Job Seekers Protest in Energy-Rich Algeria
Algerians demanding work protested across the energy-rich North African nation on Saturday as organizers vowed more days of "rage".
Despite its vast hydrocarbon wealth, Algeria is plagued by high unemployment affecting 21.5 percent of those under 35, according to state and International Monetary Fund estimates.
Saturday's protests were held in 25 cities, including a small demonstration in Algiers where four people were arrested, the CNDDC group which defends the rights of the jobless said.
Its spokesman Tahar Belabes told Agence France Presse from the southern oil city of Ouargla that hundreds of job-seekers protested there, near the country's most important oilfield, in what the CNDDC called a "day of rage".
It threatened more protests to press protesters' demands, including "blocking roads and shutting key installations and oil wells which have become a calamity rather than a blessing".
Nationwide unemployment stands at 10 percent in Algeria, a country also plagued with poor housing and inadequate water supplies.

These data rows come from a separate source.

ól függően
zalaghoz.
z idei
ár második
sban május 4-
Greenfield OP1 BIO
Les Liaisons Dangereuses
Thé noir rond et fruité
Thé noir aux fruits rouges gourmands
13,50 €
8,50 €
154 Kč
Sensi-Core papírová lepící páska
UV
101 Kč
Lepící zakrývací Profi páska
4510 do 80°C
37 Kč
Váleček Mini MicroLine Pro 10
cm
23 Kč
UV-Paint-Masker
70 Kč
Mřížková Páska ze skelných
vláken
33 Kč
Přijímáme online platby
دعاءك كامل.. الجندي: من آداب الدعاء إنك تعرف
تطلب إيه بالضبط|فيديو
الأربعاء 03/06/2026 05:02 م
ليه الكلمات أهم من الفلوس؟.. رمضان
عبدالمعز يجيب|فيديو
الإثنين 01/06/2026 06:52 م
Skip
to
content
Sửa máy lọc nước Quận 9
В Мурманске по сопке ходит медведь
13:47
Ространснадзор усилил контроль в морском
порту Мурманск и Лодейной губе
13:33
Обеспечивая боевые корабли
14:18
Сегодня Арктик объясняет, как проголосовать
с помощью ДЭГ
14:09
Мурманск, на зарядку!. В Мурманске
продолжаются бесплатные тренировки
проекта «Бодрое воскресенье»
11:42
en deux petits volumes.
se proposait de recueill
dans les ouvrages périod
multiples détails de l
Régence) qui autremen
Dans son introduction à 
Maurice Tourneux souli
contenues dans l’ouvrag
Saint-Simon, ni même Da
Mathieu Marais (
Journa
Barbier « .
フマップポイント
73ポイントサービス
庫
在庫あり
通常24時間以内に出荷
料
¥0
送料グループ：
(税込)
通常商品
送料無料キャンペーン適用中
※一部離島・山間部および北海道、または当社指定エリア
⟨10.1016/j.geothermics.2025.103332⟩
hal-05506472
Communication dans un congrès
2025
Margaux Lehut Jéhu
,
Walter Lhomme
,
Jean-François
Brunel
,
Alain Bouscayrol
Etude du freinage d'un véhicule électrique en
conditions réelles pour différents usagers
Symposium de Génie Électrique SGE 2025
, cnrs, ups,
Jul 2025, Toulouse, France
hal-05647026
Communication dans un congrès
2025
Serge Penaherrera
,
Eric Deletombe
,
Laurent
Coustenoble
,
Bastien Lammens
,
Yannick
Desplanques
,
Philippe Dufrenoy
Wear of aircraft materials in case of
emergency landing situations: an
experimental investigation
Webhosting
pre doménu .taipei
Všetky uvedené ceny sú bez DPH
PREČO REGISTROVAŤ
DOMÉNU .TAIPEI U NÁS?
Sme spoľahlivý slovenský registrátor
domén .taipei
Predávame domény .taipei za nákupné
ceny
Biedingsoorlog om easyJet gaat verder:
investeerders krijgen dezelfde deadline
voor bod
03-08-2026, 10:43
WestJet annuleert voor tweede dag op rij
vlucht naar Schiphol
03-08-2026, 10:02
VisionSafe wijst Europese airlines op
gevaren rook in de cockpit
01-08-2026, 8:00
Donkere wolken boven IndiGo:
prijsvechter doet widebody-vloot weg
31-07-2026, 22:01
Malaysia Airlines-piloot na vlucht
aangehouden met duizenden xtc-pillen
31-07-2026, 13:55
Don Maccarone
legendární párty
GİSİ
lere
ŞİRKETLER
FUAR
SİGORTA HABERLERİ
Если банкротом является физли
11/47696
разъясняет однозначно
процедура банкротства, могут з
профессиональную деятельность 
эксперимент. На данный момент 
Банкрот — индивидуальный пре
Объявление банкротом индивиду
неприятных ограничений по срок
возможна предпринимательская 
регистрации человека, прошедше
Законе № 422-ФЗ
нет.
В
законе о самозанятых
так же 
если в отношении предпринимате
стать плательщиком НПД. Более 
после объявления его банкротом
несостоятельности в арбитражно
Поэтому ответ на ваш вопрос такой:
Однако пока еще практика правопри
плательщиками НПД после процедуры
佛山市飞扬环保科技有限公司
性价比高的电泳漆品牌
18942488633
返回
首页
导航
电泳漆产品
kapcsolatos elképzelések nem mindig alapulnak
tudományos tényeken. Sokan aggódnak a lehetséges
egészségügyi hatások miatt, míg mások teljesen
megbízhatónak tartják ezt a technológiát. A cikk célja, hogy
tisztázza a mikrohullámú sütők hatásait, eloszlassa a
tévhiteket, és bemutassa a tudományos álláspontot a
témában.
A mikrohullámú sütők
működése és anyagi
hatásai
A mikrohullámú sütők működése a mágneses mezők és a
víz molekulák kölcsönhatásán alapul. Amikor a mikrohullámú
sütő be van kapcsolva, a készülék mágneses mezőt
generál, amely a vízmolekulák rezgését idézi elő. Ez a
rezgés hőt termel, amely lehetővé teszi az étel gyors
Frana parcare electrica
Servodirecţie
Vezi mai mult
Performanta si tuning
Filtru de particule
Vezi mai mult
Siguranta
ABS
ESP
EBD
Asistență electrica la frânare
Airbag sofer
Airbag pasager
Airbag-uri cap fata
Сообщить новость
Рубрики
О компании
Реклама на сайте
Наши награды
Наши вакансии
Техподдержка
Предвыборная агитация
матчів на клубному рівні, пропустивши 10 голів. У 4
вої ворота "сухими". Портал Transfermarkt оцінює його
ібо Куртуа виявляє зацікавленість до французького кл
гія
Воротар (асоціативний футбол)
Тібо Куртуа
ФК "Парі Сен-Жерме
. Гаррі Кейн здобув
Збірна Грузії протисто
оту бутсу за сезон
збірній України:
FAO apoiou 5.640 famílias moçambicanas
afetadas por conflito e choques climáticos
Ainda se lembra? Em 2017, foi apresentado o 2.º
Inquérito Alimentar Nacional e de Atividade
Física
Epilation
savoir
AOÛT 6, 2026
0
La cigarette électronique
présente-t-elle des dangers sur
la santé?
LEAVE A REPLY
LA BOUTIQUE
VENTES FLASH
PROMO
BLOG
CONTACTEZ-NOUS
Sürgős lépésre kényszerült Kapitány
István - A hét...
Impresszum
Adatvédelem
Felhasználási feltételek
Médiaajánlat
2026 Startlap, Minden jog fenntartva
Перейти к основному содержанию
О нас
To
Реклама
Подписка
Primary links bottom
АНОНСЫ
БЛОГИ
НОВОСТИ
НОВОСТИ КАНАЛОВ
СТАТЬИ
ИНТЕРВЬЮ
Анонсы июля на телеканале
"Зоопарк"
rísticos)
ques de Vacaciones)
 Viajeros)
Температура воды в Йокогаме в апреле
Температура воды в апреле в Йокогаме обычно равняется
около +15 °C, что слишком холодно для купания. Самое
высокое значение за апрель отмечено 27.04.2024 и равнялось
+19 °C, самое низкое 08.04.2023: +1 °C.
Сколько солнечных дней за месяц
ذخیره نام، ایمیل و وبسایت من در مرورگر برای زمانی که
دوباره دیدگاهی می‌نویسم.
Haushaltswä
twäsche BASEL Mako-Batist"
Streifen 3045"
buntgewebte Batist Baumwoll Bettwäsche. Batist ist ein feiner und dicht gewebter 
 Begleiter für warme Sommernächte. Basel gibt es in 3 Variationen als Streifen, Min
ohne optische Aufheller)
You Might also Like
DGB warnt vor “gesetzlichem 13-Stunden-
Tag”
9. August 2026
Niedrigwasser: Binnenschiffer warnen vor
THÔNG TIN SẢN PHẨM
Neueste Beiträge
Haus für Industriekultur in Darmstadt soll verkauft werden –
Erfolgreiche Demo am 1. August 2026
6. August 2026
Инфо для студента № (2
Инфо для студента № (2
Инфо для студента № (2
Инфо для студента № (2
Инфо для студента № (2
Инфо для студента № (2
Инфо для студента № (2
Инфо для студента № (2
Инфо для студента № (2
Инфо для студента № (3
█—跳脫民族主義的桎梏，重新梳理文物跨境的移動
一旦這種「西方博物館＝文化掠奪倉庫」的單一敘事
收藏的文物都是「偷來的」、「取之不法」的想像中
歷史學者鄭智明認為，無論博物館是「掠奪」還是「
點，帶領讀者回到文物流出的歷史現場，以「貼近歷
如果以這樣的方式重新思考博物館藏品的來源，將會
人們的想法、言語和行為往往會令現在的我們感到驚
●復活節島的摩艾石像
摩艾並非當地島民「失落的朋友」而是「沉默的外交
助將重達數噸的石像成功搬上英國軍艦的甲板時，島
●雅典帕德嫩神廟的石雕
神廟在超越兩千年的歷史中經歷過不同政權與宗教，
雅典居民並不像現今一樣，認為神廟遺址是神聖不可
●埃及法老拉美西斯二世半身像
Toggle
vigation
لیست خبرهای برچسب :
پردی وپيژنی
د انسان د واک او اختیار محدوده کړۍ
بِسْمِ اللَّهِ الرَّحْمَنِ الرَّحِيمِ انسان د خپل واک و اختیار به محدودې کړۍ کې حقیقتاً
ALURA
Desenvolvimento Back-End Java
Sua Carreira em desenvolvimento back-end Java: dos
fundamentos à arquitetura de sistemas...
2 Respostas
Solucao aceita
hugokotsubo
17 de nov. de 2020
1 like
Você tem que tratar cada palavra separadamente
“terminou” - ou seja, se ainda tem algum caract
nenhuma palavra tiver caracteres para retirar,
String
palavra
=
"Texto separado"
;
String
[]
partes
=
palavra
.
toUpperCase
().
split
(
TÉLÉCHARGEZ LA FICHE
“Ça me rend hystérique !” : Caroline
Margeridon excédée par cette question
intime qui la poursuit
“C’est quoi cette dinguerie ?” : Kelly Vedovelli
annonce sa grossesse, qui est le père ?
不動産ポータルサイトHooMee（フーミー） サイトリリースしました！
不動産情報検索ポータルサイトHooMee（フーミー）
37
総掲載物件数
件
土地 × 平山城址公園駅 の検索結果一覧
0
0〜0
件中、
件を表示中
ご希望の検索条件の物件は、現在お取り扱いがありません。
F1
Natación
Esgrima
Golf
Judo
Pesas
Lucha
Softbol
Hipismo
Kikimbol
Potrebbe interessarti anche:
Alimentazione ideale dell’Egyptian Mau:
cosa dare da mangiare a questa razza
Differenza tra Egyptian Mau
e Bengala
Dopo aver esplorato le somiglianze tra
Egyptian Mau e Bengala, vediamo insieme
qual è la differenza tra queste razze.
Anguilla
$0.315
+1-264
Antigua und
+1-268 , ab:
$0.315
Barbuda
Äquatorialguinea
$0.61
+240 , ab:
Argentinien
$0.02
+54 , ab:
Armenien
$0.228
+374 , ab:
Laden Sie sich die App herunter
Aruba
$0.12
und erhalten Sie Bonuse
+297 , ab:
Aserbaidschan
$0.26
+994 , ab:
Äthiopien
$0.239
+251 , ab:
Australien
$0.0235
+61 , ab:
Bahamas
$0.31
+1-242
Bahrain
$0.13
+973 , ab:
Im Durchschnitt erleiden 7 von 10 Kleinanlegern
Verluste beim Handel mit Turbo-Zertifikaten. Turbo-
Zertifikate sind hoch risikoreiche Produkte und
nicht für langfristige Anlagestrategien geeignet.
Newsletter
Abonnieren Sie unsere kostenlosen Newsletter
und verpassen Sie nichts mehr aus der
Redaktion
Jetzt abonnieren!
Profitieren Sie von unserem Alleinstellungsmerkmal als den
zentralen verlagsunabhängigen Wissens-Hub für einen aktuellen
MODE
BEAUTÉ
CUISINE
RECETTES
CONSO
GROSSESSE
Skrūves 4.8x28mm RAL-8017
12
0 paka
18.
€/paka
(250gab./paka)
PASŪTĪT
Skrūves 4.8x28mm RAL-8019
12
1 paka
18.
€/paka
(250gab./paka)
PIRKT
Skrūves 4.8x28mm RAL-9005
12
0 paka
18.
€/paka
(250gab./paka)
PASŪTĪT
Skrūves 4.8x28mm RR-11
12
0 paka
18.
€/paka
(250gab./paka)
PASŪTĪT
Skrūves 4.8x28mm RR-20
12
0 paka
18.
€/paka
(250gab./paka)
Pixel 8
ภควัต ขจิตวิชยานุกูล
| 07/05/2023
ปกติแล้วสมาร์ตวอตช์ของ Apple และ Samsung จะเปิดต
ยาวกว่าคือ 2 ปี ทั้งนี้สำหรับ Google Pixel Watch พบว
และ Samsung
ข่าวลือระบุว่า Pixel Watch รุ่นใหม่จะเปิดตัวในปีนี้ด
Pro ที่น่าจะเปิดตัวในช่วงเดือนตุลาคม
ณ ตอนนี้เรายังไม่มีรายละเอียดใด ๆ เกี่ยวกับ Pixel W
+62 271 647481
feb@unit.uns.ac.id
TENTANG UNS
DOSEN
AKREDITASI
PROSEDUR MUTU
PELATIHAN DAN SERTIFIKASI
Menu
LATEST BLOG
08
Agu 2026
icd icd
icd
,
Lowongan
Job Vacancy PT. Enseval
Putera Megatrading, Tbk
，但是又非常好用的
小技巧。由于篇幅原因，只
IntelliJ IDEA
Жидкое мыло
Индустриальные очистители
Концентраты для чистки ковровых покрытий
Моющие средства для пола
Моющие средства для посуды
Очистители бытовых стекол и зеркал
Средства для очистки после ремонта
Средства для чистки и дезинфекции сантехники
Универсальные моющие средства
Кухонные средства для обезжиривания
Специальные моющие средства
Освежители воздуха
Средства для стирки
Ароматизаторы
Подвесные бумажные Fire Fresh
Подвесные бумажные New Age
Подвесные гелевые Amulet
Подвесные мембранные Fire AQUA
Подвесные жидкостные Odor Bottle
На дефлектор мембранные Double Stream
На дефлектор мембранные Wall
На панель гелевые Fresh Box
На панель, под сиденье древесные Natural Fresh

The situation is worst in the south, an underdeveloped but hydrocarbons-rich region flooded by job seekers from the north.
In March, thousands of people protested in Ouargla, around 65 kilometers (40 miles) from the giant Hassi Messaoud oilfield, to demand jobs.
Earlier this year Prime Minister Abdelmalek Sellal urged companies in the south to ensure that local residents were given priority for jobs in the region.
Belabes told AFP that the premier's instructions have been ignored, adding: "We want something concrete, not decisions on paper."